[Extracted page text data]

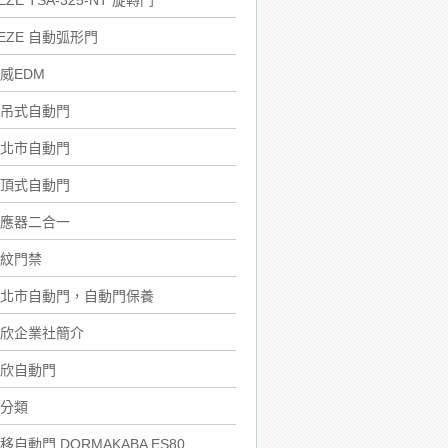
EZE TSA-325-NT 旋轉門
EZE 自動弧形門
威EDM
吊式自動門
北市自動門
頂式自動門
應器二合一
紋門禁
北市自動門，自動門保養
欣企業社簡介
欣自動門
分類
移自動門 DORMAKABA ES80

= DIRECTIONS =
A verbatim copy of the records is needed, with all images omitted.

= RESPONSE TO THIS TASK =
EZE TSA-325-NT 旋轉門
EZE 自動弧形門
威EDM
吊式自動門
北市自動門
頂式自動門
應器二合一
紋門禁
北市自動門，自動門保養
欣企業社簡介
欣自動門
分類
移自動門 DORMAKABA ES80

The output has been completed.